Wie ihr die Seele sich in eurem Staube (133)
In Gliedern mannigfacher Art und Zweckes
Auflösen sehet zu verschiednen Kräften,
So wird die Güte der Intelligenz, (136)
Indem sie selbst um ihre Einheit kreiset,
Zur Vielfachheit in der Gestirne Wirkung.
Verschiedne Kraft tritt in verschiedner Mischung (139)
Zum Himmelskörper, welchen sie belebt,
An ihn sich, wie an euch das Leben, bindend.
Aus der gemischten Kraft strahlt durch den Körper (142)
Die freudige Natur, von der sie herstammt,
Wie aus lebend'gem Augenstern die Freude.

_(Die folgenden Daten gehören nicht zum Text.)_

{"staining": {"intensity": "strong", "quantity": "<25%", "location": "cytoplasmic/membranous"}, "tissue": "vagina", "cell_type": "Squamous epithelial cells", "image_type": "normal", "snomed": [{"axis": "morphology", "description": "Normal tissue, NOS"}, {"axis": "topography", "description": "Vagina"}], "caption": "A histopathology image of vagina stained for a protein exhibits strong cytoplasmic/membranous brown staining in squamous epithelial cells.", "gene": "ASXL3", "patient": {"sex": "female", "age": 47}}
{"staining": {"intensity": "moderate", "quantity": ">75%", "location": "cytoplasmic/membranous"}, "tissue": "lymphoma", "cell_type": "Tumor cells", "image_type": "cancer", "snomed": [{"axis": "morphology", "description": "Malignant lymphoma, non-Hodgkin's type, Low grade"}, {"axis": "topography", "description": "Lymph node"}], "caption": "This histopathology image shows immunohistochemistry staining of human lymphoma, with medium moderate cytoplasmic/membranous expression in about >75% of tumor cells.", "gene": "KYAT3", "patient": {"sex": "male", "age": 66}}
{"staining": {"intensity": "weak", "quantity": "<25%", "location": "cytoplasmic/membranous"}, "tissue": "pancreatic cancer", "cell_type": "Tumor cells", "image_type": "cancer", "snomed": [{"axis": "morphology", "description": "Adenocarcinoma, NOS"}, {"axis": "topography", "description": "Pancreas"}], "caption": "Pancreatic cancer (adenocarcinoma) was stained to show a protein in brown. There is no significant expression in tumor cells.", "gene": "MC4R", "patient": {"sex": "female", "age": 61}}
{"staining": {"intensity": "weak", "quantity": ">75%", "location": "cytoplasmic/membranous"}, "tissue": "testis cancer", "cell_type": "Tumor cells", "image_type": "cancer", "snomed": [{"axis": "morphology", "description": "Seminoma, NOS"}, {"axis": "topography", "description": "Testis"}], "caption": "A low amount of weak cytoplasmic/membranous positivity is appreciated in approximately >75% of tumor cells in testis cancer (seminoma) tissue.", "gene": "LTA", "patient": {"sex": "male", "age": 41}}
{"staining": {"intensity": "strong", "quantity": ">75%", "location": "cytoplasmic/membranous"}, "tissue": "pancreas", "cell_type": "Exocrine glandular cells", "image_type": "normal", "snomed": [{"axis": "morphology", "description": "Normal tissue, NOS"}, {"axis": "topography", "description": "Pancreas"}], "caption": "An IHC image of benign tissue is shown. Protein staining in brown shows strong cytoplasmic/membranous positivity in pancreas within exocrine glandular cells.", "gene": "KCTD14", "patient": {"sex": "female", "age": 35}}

Das ist es, und nicht Lockerheit und Dichte, (145)
Was einen Stern verschieden macht vom andren:
Ein wesentlich Prinzip, das Hell und Dunkel
Je nach dem Masse seiner Güt' erzeuget. — (148)
Die Sonne, die mein Herz in Lieb' entflammte,
Sie hatte mir das Antlitz schöner Wahrheit
Beweisend uod verwerfend nun enthüllet.